Simeone, a seasoned mental health professional who describes his greatest passion as “making meaning out of life and helping others do the same,” is on a continual mission to help children and families gain access to the resources they need to cope and thrive.
- How did you become involved with Kids Mind Matter?
I first became involved with KMM when I met my good friends, Susan Goldy and Scott Spiezle, the founders of that wonderful grassroots organization. It’s a very funny story of a chance meeting on a choral tour of Italy four years ago, while I was still living and practicing in Massachusetts. Susan and Scott played a central role in helping to recruit me down here, and I have been very closely involved with KMM since that time.
- As vice president and medical director of behavioral health at Lee Health, how are you working to facilitate the program’s expansion?
I have three primary functions. The first is to develop a strategic plan for the creation of necessary pediatric and adult behavioral services with the Lee Health system. The second and related task is to build out programs, services and various resources that inspire and breathe life into that strategic plan. Finally, and in some ways most importantly, my role is to take what we have at Lee and collaborate with our community partners to enhance the behavioral health of children, adults and families in Southwest Florida. Robust expansion is ongoing within the hospital by increasing staff, access and programs, while equally impressive partnerships are occurring with many agencies in our region.

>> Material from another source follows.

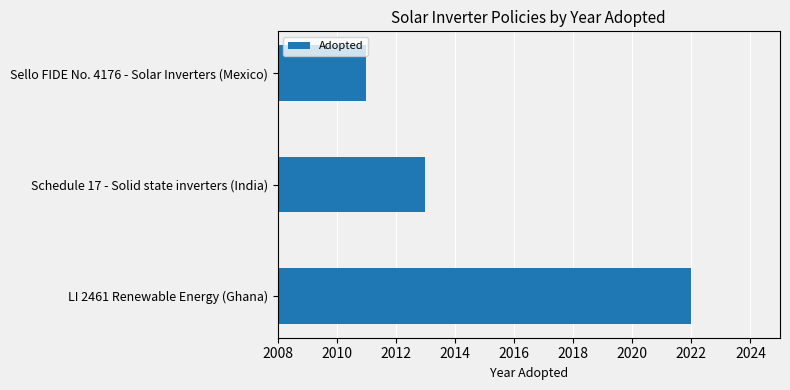

Does the chart contain stacked bars?

No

- What is the most rewarding part of your job?
There is a beautiful idea in the Jewish tradition called “Tikkun Olam” which, roughly translated, means “to heal and repair the world.” This has been a value deeply held ever since I was a young man. As a clinician, teacher and leader, this means having the opportunity to serve in a variety of roles, all of which seek to improve the human condition. And, since no one can do any of this alone, I have the blessing of friends, colleagues and community partners with whom I share this vital calling.
- By taking children’s mental health seriously, do you think we can reduce the prevalence of mental health issues in adults?
The answer to this question is an emphatic, “Yes!” Currently, the wait for services from the time of first symptom to getting help is a whopping eight-to-10 years. This is completely unacceptable, especially as new research makes clear the value of prevention and early intervention in mitigating later behavioral health problems.
- What might people be surprised to learn about you?
I always tell people that no one is more surprised than me that I landed in the life that I now lead. That’s very good news, because, like so many people who take a wayward route, I didn’t do things in the typical fashion. I was a smart kid who struggled a lot in school, largely out of boredom, inattention and inadequate parental guidance. Neither of my parents graduated from high school, so I was a working-class kid who tended to get into minor trouble, mostly out of unfed curiosity. The thing that righted my life was getting interested in racing motorcycles, undergirded by a mentor who served very much as a surrogate father. I quit racing just before I turned professional, a hard thing to do for any serious athlete who was still winning, as I was under duress to go to college. It was there that I became a serious student and have never really looked back since. Now, at the ripe old age of 63, having had two wonderful kids and an amazing wife, I see myself as blessed well beyond what I deserve. And I tell people who are struggling with themselves and their direction, there is hope for us all!